TimothyBJacobs commented on PR #265:


4 years ago
#7

Thanks for working on a patch @sorenbronsted! Left a couple of comments.

This ticket was mentioned in Slack in #core-restapi by timothybjacobs. View the logs.


4 years ago

This ticket was mentioned in Slack in #core-restapi by timothybjacobs. View the logs.


4 years ago

#10 @TimothyBlynJacobs
4 years ago

I think it makes the most sense to add the notice if the permission_callback is missing at all. We've seen multiple examples of that issue in the wild and it can be a pretty bad vulnerability when it happens.

Looking for permissions_callback specifically would work for one misspelling, but others are easy as well.

The notice would be annoying for people who are intentionally omitting a permission callback, but adding a __return_true is a quite simple fix.

Chatted about this with @SergeyBiryukov, we also have precedent for this kind of thing in Core with the notices added in map_meta_cap if the object's type isn't registered. That behavior isn't necessarily unsafe, but Core can't be sure, and so it is safer to add a notice.

#11 @whyisjake
4 years ago

Sounds like a good idea, I think we should get a dev note ASAP as this will start triggering a lot of notices...

#13 @TimothyBlynJacobs
4 years ago

Thanks for taking a look @whyisjake! I've added a patch implementing this. The error message renders like so:

The REST API route definition for <code>my-ns/my-route</code> is missing the required <code>permission_callback</code> argument. For REST API routes that are intended to be public, use <code>__return_true</code> as the permission callback.

#14 @whyisjake
4 years ago

  • Keywords needs-dev-note commit added

Code looks good, if @SergeyBiryukov is good with the notices, works for me!

#15 @TimothyBlynJacobs
4 years ago

Got sign off from @SergeyBiryukov. Going to commit and add it to the overall dev note for the REST API.

#16 @TimothyBlynJacobs
4 years ago

  • Owner set to TimothyBlynJacobs
  • Resolution set to fixed
  • Status changed from new to closed

In 48526:

REST API: Issue a _doing_it_wrong when registering a route without a permission callback.

The REST API treats routes without a permission_callback as public. Because this happens without any warning to the user, if the permission callback is unintentionally omitted or misspelled, the endpoint can end up being available to the public. Such a scenario has happened multiple times in the wild, and the results can be catostrophic when it occurs.

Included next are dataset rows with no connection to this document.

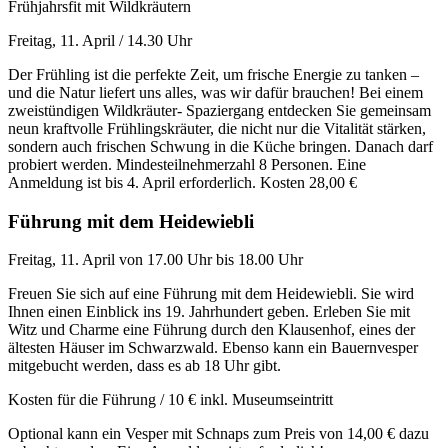
Frühjahrsfit mit Wildkräutern
Freitag, 11. April / 14.30 Uhr
Der Frühling ist die perfekte Zeit, um frische Energie zu tanken –
und die Natur liefert uns alles, was wir dafür brauchen! Bei einem
zweistündigen Wildkräuter- Spaziergang entdecken Sie gemeinsam
neun kraftvolle Frühlingskräuter, die nicht nur die Vitalität stärken,
sondern auch frischen Schwung in die Küche bringen. Danach darf
probiert werden. Mindesteilnehmerzahl 8 Personen. Eine
Anmeldung ist bis 4. April erforderlich. Kosten 28,00 €
Führung mit dem Heidewiebli
Freitag, 11. April von 17.00 Uhr bis 18.00 Uhr
Freuen Sie sich auf eine Führung mit dem Heidewiebli. Sie wird
Ihnen einen Einblick ins 19. Jahrhundert geben. Erleben Sie mit
Witz und Charme eine Führung durch den Klausenhof, eines der
ältesten Häuser im Schwarzwald. Ebenso kann ein Bauernvesper
mitgebucht werden, dass es ab 18 Uhr gibt.
Kosten für die Führung / 10 € inkl. Museumseintritt
Optional kann ein Vesper mit Schnaps zum Preis von 14,00 € dazu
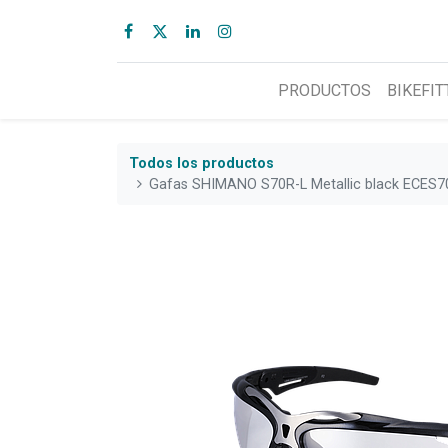
PRODUCTOS
BIKEFIT
Todos los productos
Gafas SHIMANO S70R-L Metallic black ECES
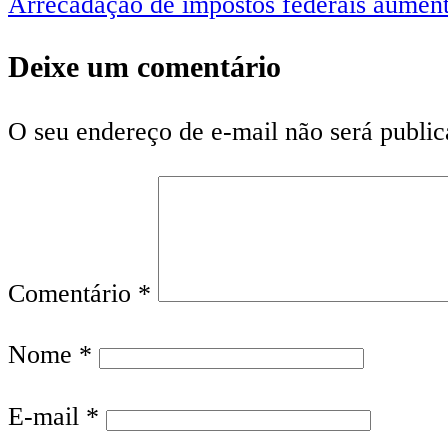
Arrecadação de impostos federais aumen
Deixe um comentário
O seu endereço de e-mail não será public
Comentário
*
Nome
*
E-mail
*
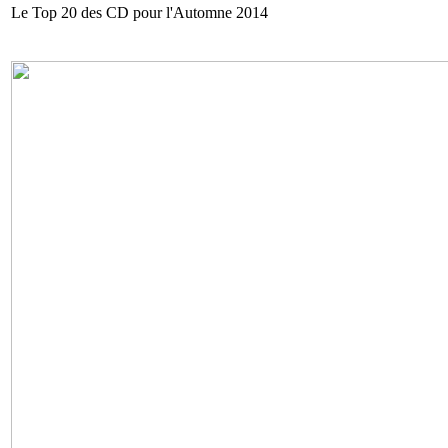
Le Top 20 des CD pour l'Automne 2014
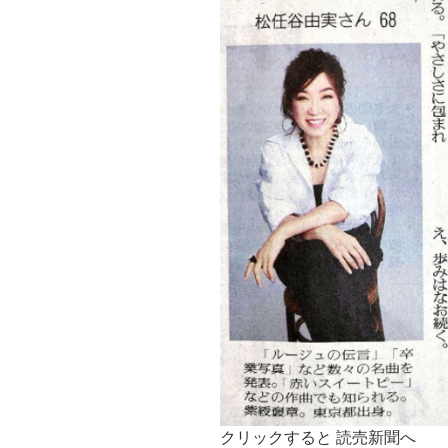
クリックすると 読売新聞へ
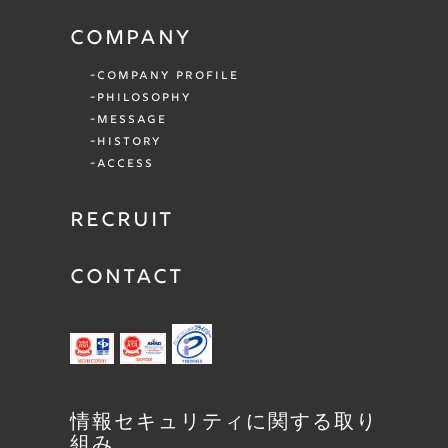
COMPANY
COMPANY PROFILE
PHILOSOPHY
MESSAGE
HISTORY
ACCESS
RECRUIT
CONTACT
情報セキュリティに関する取り
組み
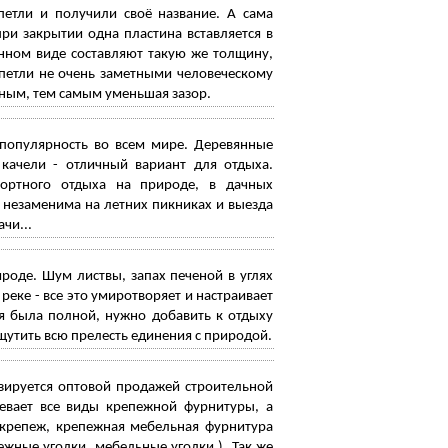
етли и получили своё название. А сама
ри закрытии одна пластина вставляется в
нном виде составляют такую же толщину,
 петли не очень заметными человеческому
ьным, тем самым уменьшая зазор.
 популярность во всем мире. Деревянные
, качели - отличный вариант для отдыха.
ортного отдыха на природе, в дачных
 незаменима на летних пикниках и выезда
чи...
оде. Шум листвы, запах печеной в углях
еке - все это умиротворяет и настраивает
я была полной, нужно добавить к отдыху
щутить всю прелесть единения с природой.
зируется оптовой продажей строительной
евает все виды крепежной фурнитуры, а
крепеж, крепежная мебельная фурнитура
ежные уголки, мебельные уголки,). Так же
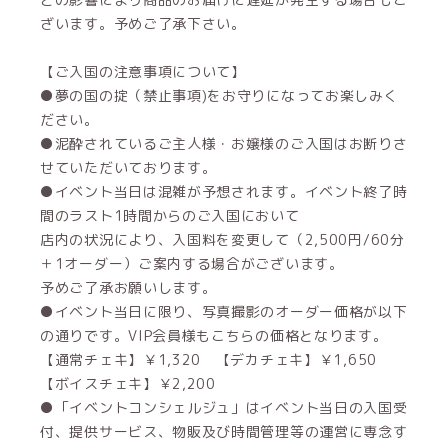
ざいます。予めご了承下さい。
【ご入国の注意事項について】
●夢の国の掟（禁止事項)をお守りになってお楽しみく
ださい。
●泥酔されているご主人様・お嬢様のご入国はお断りさ
せていただいております。
●イベント当日は混雑が予想されます。イベント終了時
間のラスト1時間からのご入国において
店内の状況により、入国料を変更して（2,500円/60分
＋1オーダー）ご案内する場合がございます。
予めご了承お願いします。
●イベント当日に限り、写真撮影のオーダー価格が以下
の通りです。VIP会員様もこちらの価格となります。
【通常チェキ】￥1,320 【デカチェキ】￥1,650
【ボイスチェキ】￥2,200
●「イベントコンシェルジュ」はイベント当日の入国受
付、提供サービス、物販及び時間管理等の運営に専念す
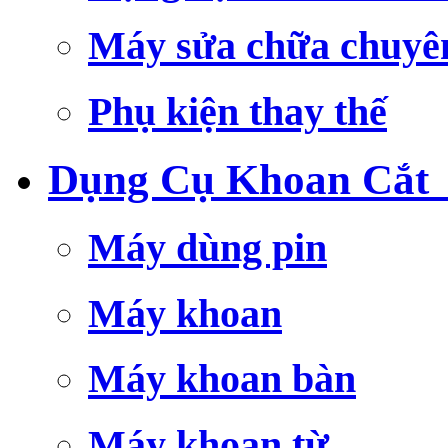
Máy sửa chữa chuyê
Phụ kiện thay thế
Dụng Cụ Khoan Cắt
Máy dùng pin
Máy khoan
Máy khoan bàn
Máy khoan từ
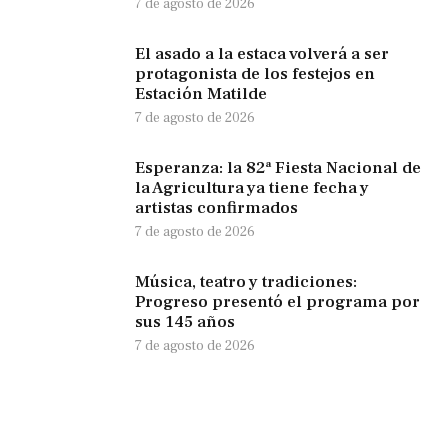
7 de agosto de 2026
El asado a la estaca volverá a ser
protagonista de los festejos en
Estación Matilde
7 de agosto de 2026
Esperanza: la 82ª Fiesta Nacional de
la Agricultura ya tiene fecha y
artistas confirmados
7 de agosto de 2026
Música, teatro y tradiciones:
Progreso presentó el programa por
sus 145 años
7 de agosto de 2026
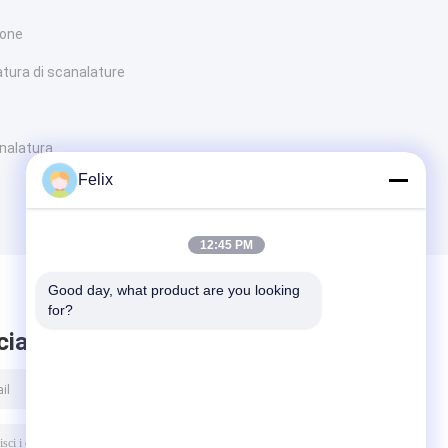
lone
atura di scanalature
analatura
Felix
12:45 PM
Good day, what product are you looking 
for?
ciare messaggio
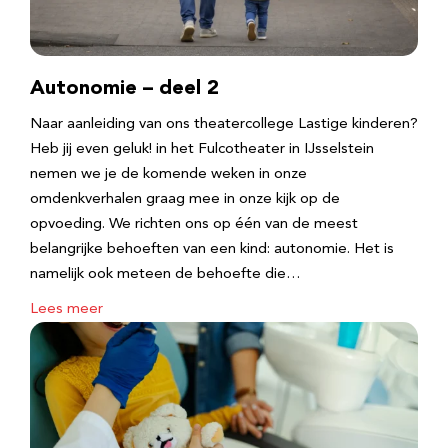
Autonomie – deel 2
Naar aanleiding van ons theatercollege Lastige kinderen?
Heb jij even geluk! in het Fulcotheater in IJsselstein
nemen we je de komende weken in onze
omdenkverhalen graag mee in onze kijk op de
opvoeding. We richten ons op één van de meest
belangrijke behoeften van een kind: autonomie. Het is
namelijk ook meteen de behoefte die…
Lees meer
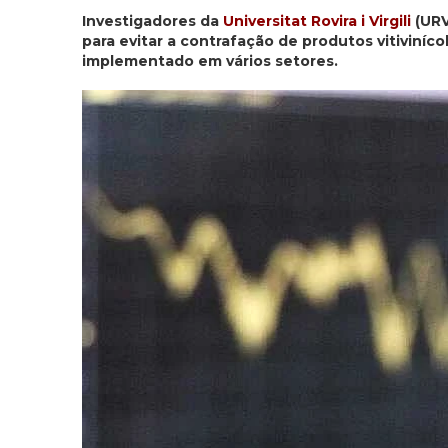
Investigadores da
Universitat Rovira i Virgili
(UR
para evitar a contrafação de produtos vitiviníc
implementado em vários setores.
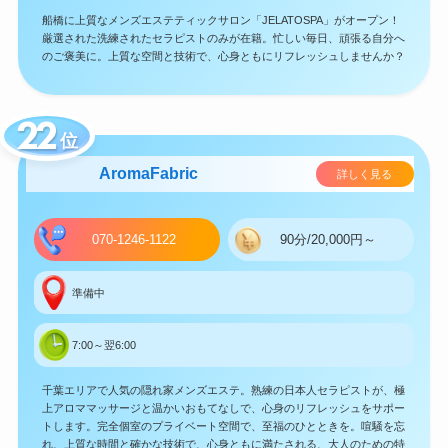
船橋に上質なメンズエステティックサロン「JELATOSPA」がオープン！
厳選された洗練されたセラピストのみが在籍。忙しい毎日、頑張る自分へ
のご褒美に。上質な空間と技術で、心身ともにリフレッシュしませんか？
位
AromaFabric
詳しく見る
070-1246-1122
90分/20,000円～
準備中
7:00～翌6:00
千葉エリアで人気の隠れ家メンズエステ。熟練の日本人セラピストが、極
上アロママッサージと温かいおもてなしで、心身のリフレッシュをサポー
トします。完全個室のプライベート空間で、至福のひとときを。喧騒を忘
れ、上質な時間と確かな技術で、心身ともに満たされる、大人のための特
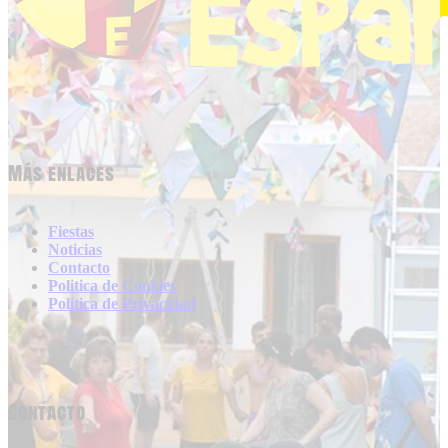
Más enlaces
Fiestas
Noticias
Contacto
Politica de Cookies
Politica de Privacidad
Contacto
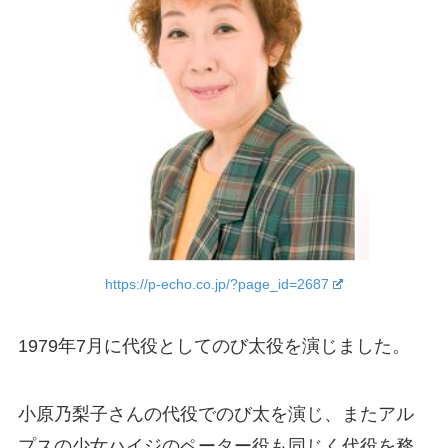
https://p-echo.co.jp/?page_id=2687
1979年7月に代役としてのび太役を演じました。
小原乃梨子さんの代役でのび太を演じ、またアル
プスの少女ハイジのペーター役も同じく代役を務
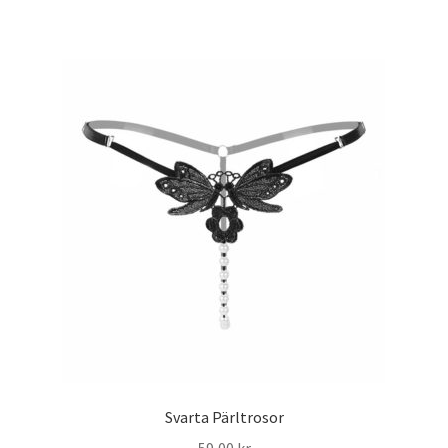
Svarta Pärltrosor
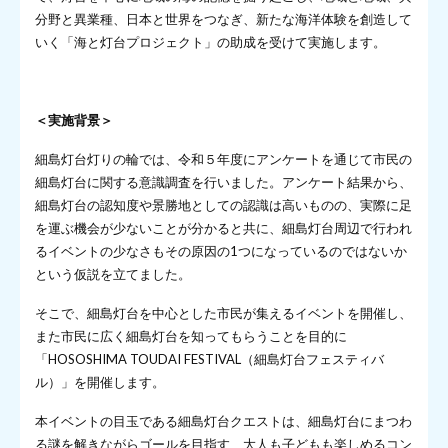
分野と異業種、⽇本と世界をつなぎ、新たな海洋体験を創造して
いく「海と灯台プロジェクト」の助成を受けて実施します。
＜実施背景＞
細島灯台灯りの輪では、令和５年度にアンケートを通じて市民の
細島灯台に関する意識調査を行いました。アンケート結果から、
細島灯台の認知度や景勝地としての認識は高いものの、実際に足
を運ぶ機会が少ないことが分かると共に、細島灯台周辺で行われ
るイベントの少なさもその原因の1つになっているのではないか
という仮説を立てました。
そこで、細島灯台を中心とした市民が集えるイベントを開催し、
また市民に広く細島灯台を知ってもらうことを目的に
「HOSOSHIMA TOUDAI FESTIVAL（細島灯台フェスティバ
ル）」を開催します。
本イベントの目玉である細島灯台クエストは、細島灯台にまつわ
る謎を解きながらゴールを目指す、大人も子どもも楽しめるコン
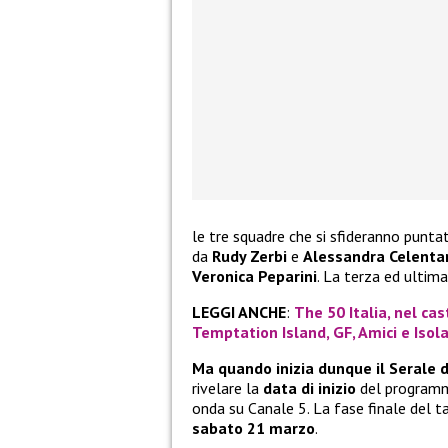
le tre squadre che si sfideranno punt
da
Rudy Zerbi
e
Alessandra Celenta
Veronica Peparini
. La terza ed ultim
LEGGI ANCHE
:
The 50 Italia, nel cas
Temptation Island, GF, Amici e Isol
Ma quando inizia dunque il Serale 
rivelare la
data di inizio
del programma
onda su Canale 5. La fase finale del 
sabato 21 marzo
.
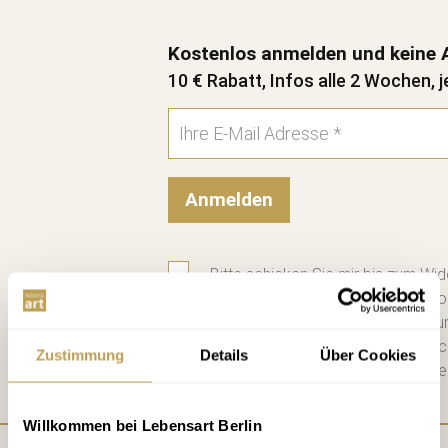
Kostenlos anmelden und keine 
10 € Rabatt, Infos alle 2 Wochen, j
Anmelden
Bitte schicken Sie mir bis zum Wid
zweiwöchigen Newsletter mit Info
Datenschutzerklärung
habe ich zu
diese. Jederzeit abbestellbar. Na
Zustimmung
Details
Über Cookies
Mail einen 10 € Gutschein für die e
Willkommen bei Lebensart Berlin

For REST API routes that are intended to be public, it is recommended to set the permission callback to the __return_true built in function.

Fixes #50075.
Props rmccue, sorenbronsted, whyisjake, SergeyBiryukov, TimothyBlynJacobs.

#17 @sc0ttkclark
4 years ago

Wondering in the interest of saving energy from all the error log storage that will quickly fill up :) should core pull back from the _doing_it_wrong() in WP 5.5 and instead do that in WP 5.6 with a strong dev note ahead of time to start updating code right away?

#18 @TimothyBlynJacobs
4 years ago

Wondering in the interest of saving energy from all the error log storage that will quickly fill up :) should core pull back from the _doing_it_wrong() in WP 5.5 and instead do that in WP 5.6 with a strong dev note ahead of time to start updating code right away?

That's a possibility. For me, I think the developers who read the dev notes will quickly update their plugins before WordPress 5.5 releases. For the ones that aren't, they won't know about it coming in 5.6. So pushing the notice to the next release doesn't really change things.

#19 @TimothyBlynJacobs
4 years ago

In 48571:

REST API: Remove textdomain from doing it wrong message.

See #50075.
Props dlh.

Note: See TracTickets for help on using tickets.